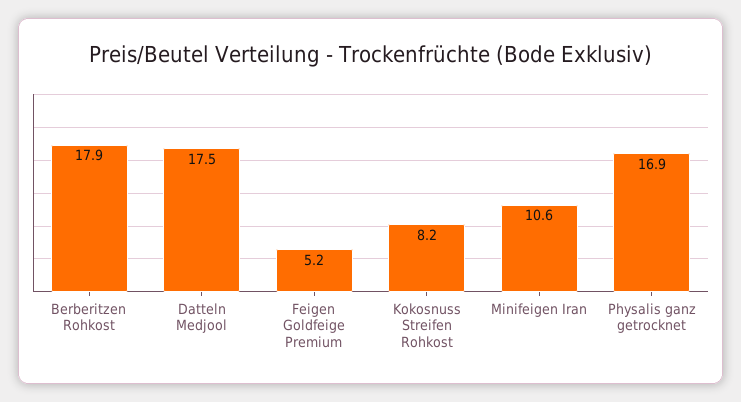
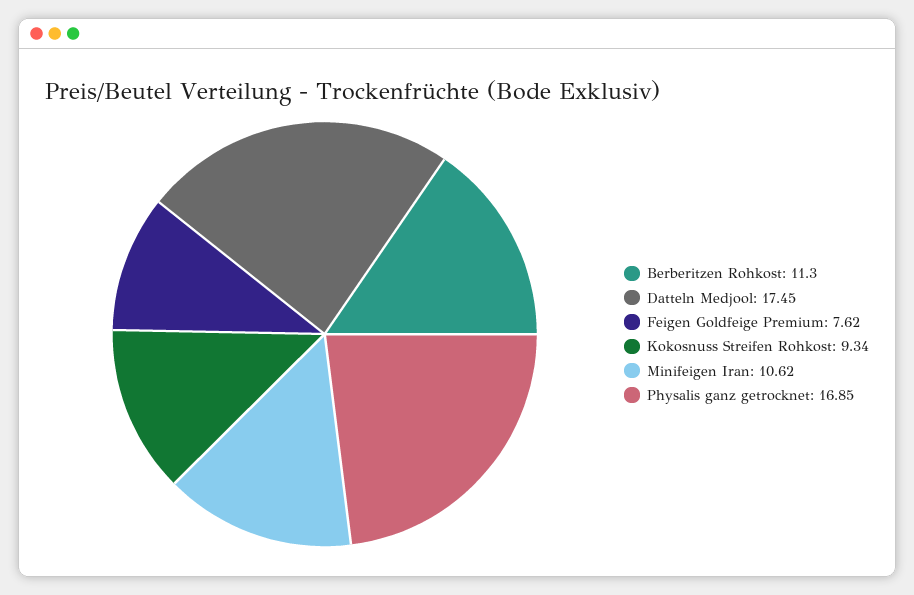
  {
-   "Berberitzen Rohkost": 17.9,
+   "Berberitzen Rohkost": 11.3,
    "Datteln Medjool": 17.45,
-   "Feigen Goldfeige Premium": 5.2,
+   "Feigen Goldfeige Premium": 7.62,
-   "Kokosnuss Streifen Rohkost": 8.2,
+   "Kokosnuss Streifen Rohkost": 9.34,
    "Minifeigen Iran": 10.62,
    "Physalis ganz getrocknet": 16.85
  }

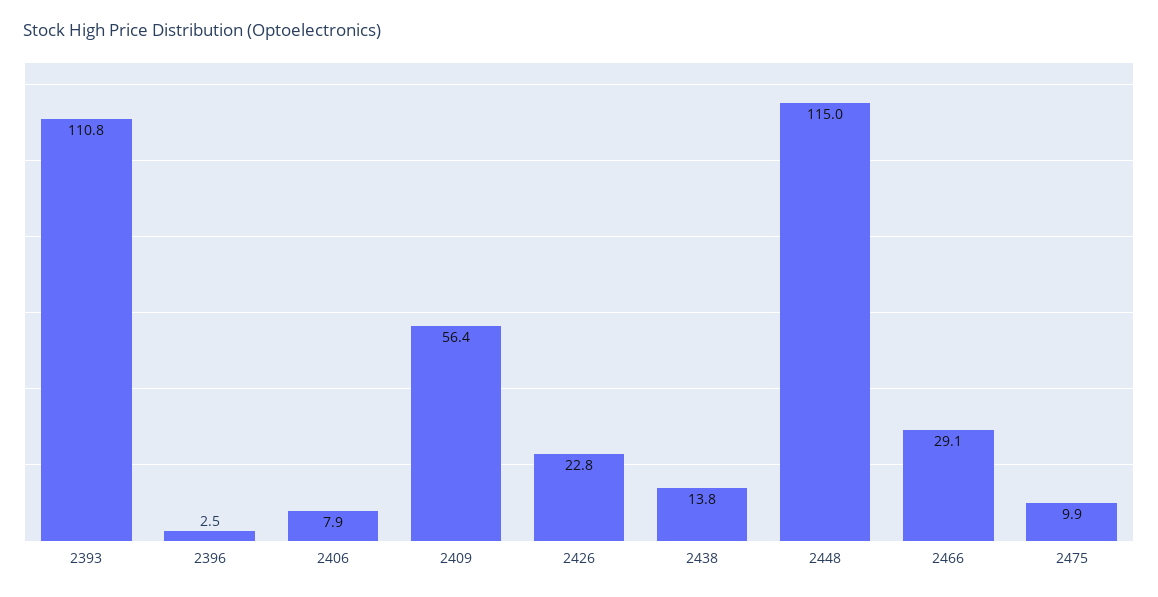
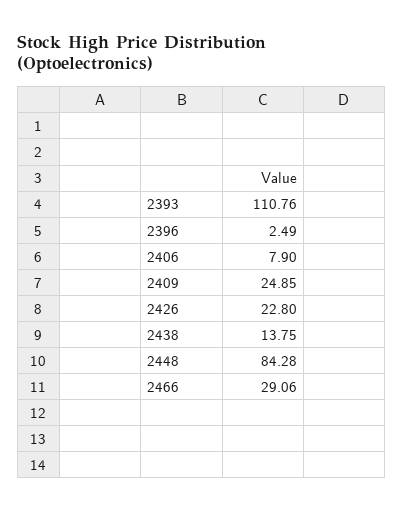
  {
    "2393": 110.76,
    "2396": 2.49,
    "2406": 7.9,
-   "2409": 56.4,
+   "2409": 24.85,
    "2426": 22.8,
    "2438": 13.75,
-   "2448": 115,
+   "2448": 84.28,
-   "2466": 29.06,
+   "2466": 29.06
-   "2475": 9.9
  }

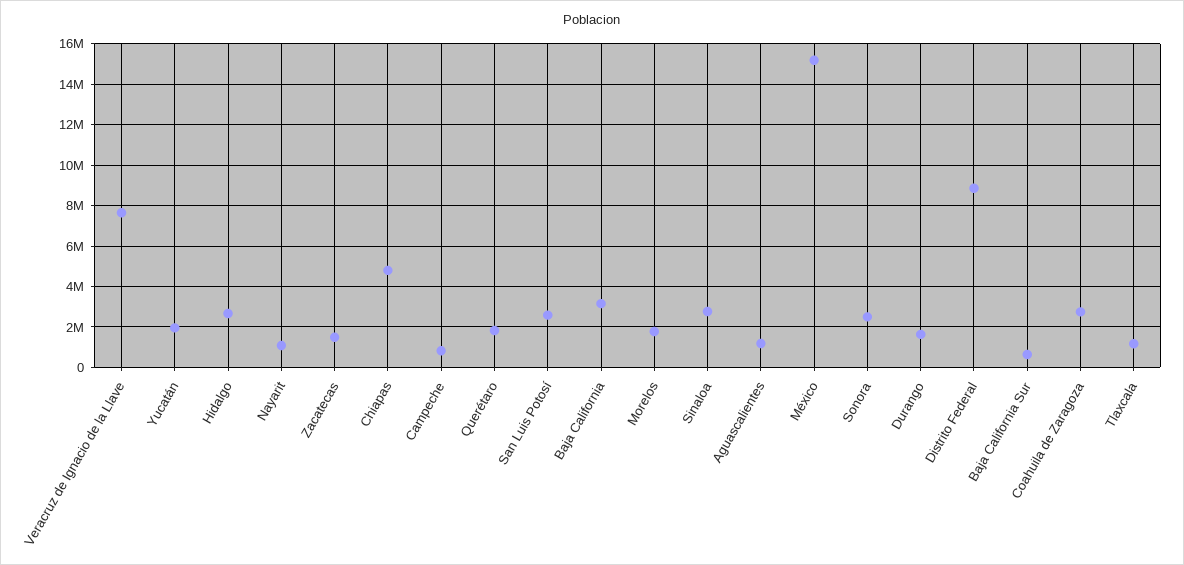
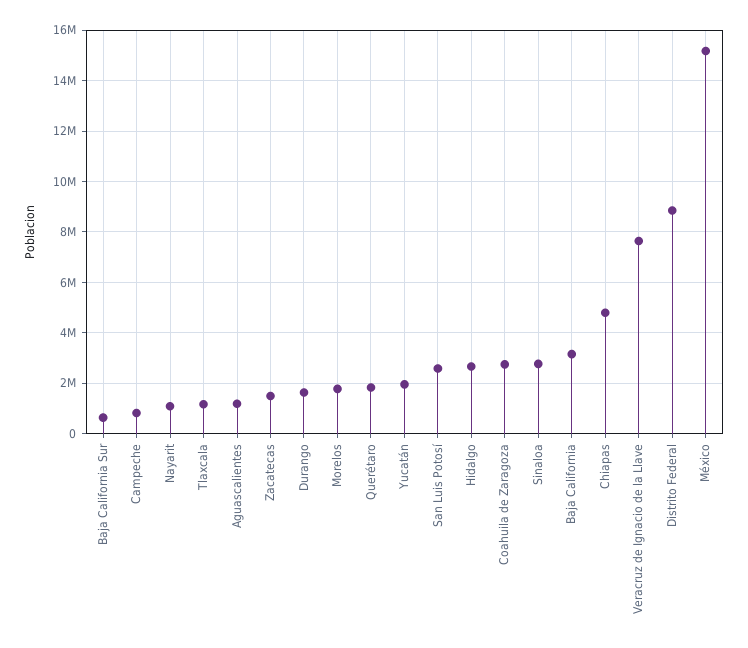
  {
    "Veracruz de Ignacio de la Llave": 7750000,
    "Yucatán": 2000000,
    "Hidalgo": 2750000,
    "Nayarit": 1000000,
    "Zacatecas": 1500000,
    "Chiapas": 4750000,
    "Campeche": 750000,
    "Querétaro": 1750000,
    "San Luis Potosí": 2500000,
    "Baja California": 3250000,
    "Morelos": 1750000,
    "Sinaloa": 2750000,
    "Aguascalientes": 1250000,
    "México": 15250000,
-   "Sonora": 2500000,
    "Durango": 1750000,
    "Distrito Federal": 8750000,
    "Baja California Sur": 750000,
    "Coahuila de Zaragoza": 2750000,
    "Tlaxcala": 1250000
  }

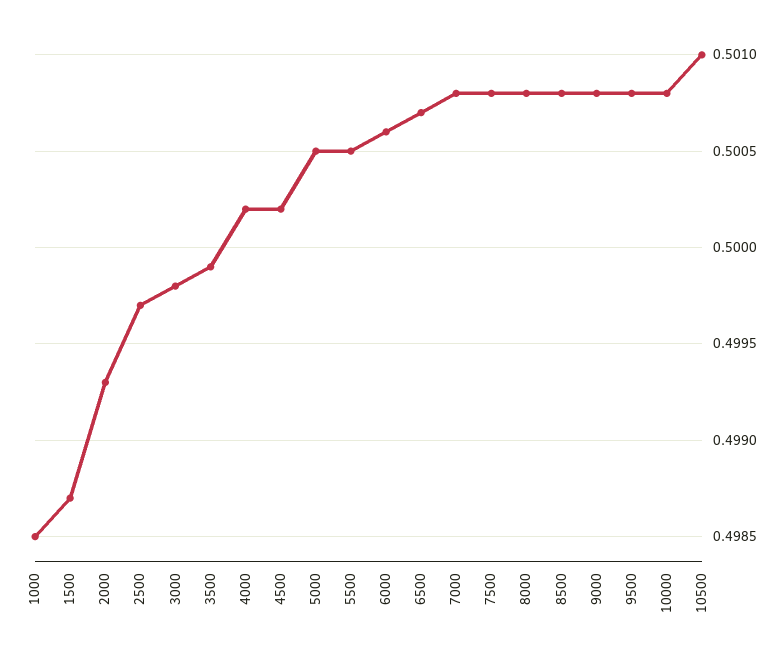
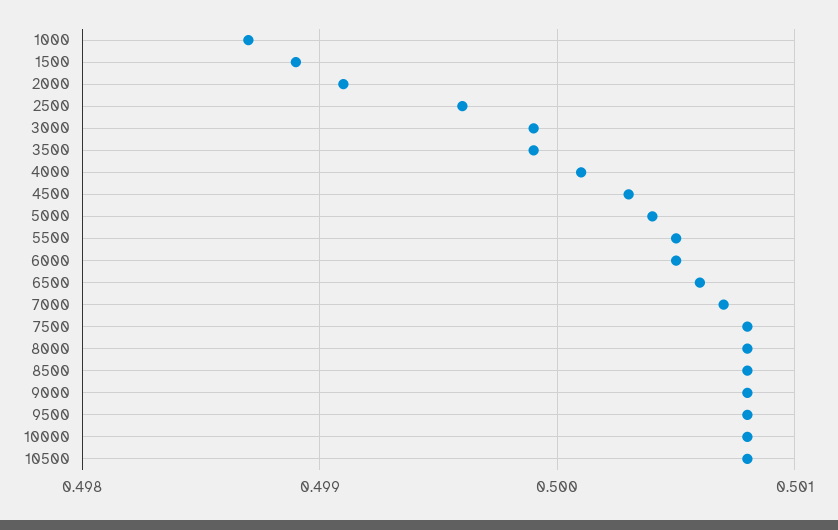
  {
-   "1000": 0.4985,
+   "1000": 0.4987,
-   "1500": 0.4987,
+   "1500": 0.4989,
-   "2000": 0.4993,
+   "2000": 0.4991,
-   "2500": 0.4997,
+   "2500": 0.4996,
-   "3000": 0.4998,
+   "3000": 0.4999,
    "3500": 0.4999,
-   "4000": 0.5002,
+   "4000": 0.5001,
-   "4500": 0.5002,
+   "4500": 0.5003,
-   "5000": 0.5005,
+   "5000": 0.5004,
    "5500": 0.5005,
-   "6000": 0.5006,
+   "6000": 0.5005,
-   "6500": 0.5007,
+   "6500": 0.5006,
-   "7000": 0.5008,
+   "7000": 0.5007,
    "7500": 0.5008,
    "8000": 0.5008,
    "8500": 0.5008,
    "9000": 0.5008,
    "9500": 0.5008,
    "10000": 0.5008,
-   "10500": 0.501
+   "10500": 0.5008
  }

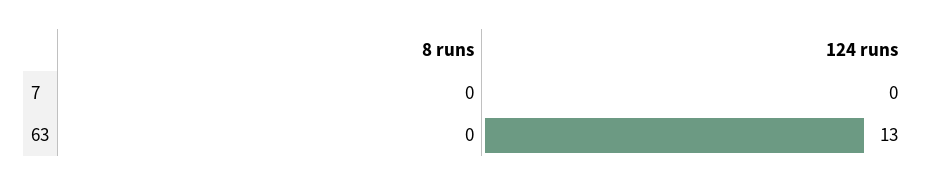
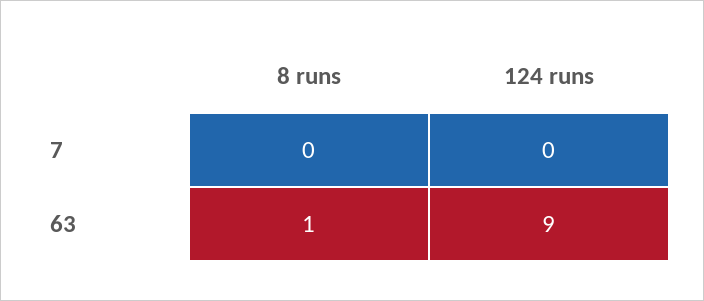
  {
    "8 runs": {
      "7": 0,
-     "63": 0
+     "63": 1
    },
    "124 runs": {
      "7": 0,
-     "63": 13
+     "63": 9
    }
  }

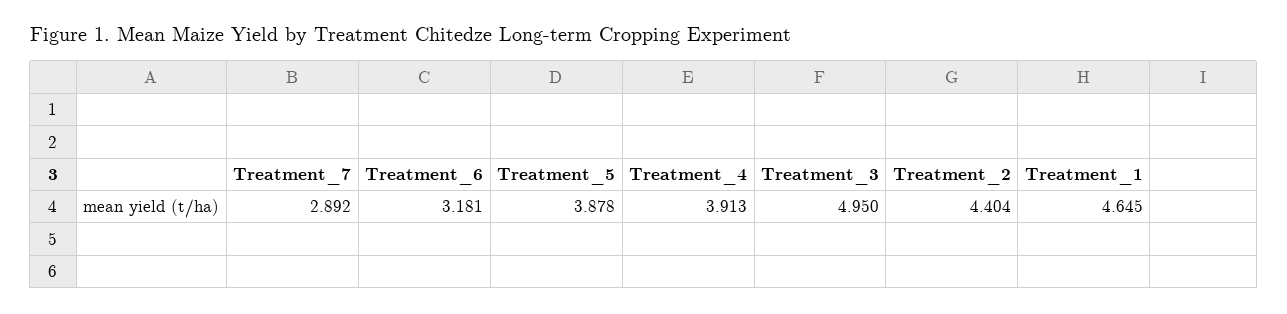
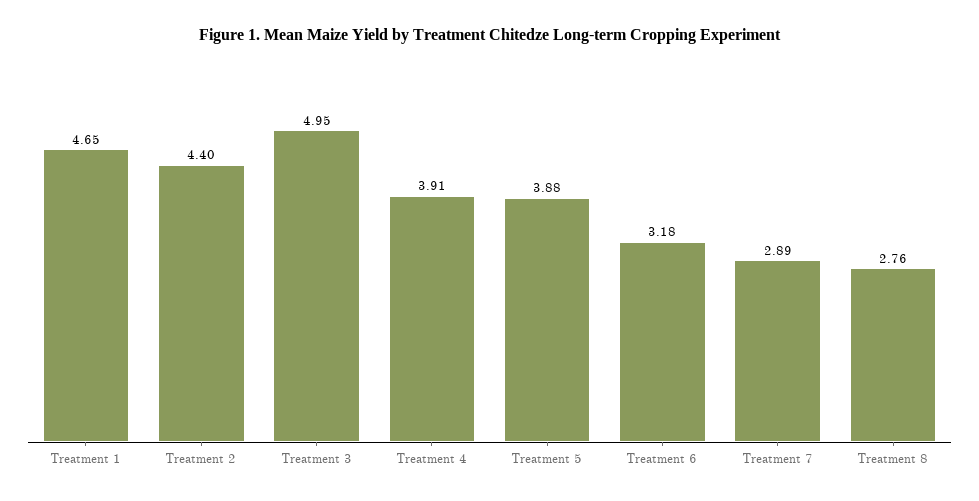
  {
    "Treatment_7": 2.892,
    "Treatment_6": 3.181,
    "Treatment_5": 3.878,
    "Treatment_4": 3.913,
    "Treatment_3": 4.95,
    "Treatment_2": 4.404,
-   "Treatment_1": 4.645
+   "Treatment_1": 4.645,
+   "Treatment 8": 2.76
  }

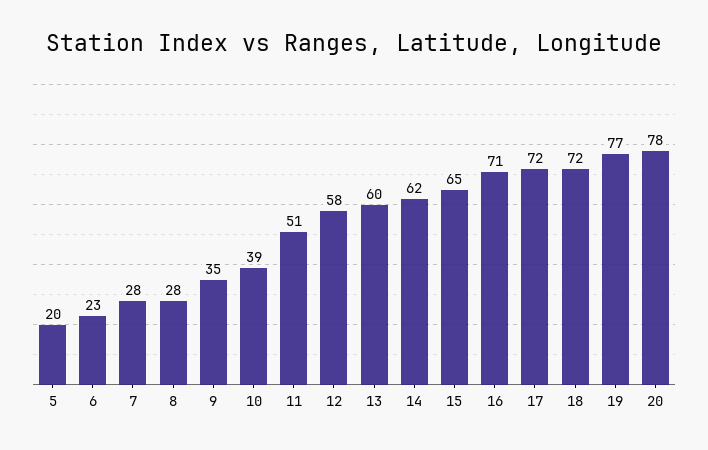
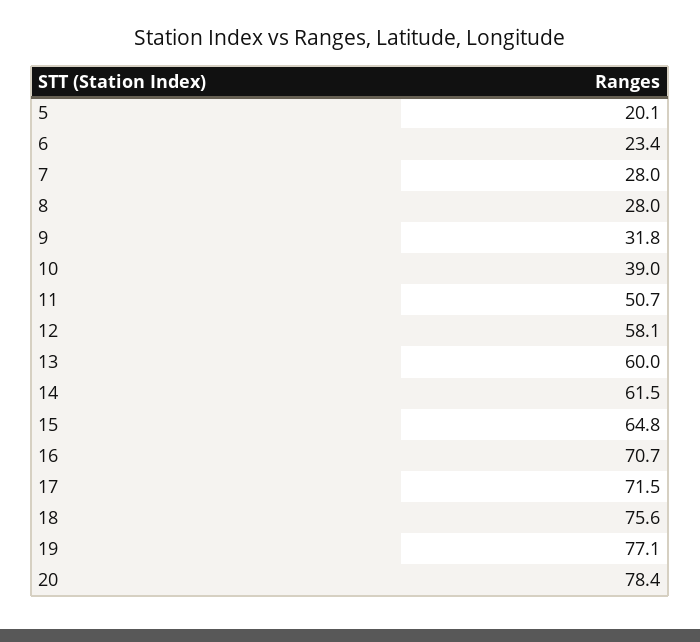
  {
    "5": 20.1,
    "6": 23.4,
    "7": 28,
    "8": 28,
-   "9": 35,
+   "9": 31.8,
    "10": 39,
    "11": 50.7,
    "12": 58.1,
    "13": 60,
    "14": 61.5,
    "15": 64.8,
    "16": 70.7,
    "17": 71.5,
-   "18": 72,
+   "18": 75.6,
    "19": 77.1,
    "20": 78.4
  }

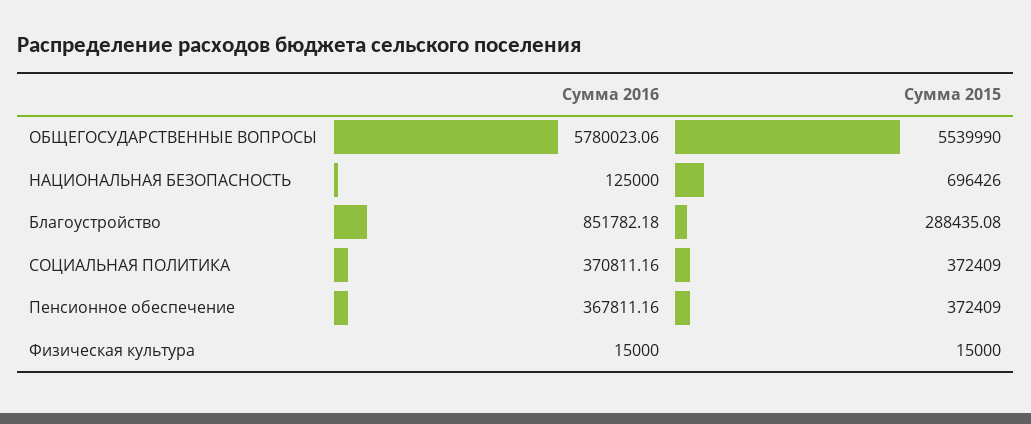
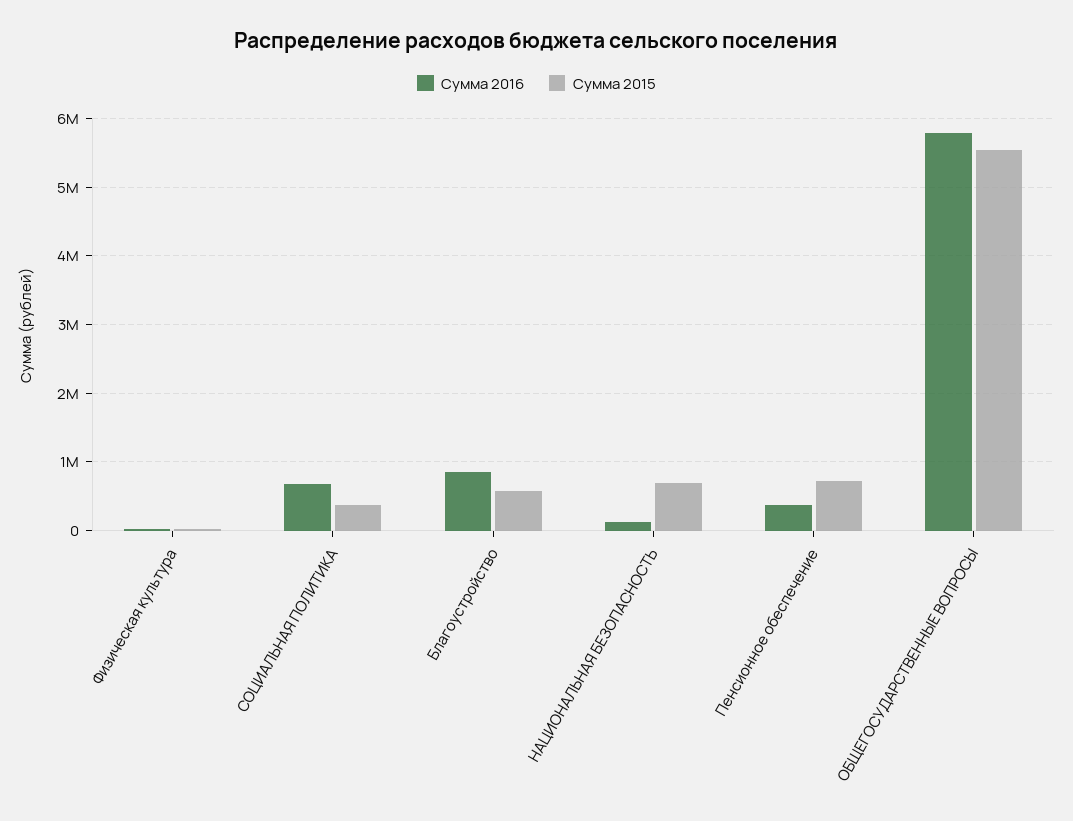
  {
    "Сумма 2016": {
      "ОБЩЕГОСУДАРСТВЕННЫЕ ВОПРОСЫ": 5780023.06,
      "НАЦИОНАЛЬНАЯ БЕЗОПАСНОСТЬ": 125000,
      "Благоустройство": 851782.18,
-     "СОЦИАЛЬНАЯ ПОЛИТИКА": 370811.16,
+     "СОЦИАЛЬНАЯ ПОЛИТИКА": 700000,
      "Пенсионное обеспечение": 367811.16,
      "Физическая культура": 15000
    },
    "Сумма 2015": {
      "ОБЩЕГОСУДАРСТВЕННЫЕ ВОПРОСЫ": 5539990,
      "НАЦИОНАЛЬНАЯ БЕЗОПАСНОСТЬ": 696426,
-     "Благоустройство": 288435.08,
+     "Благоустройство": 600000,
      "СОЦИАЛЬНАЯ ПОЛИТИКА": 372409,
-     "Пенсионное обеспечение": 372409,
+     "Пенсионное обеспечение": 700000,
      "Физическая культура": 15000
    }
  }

**YOUR TASK:** Every line with "Goldfeige" in it should be copied from the entries above.

**RESPONSE TO THE EXERCISE:**
-   "Feigen Goldfeige Premium": 5.2,
+   "Feigen Goldfeige Premium": 7.62,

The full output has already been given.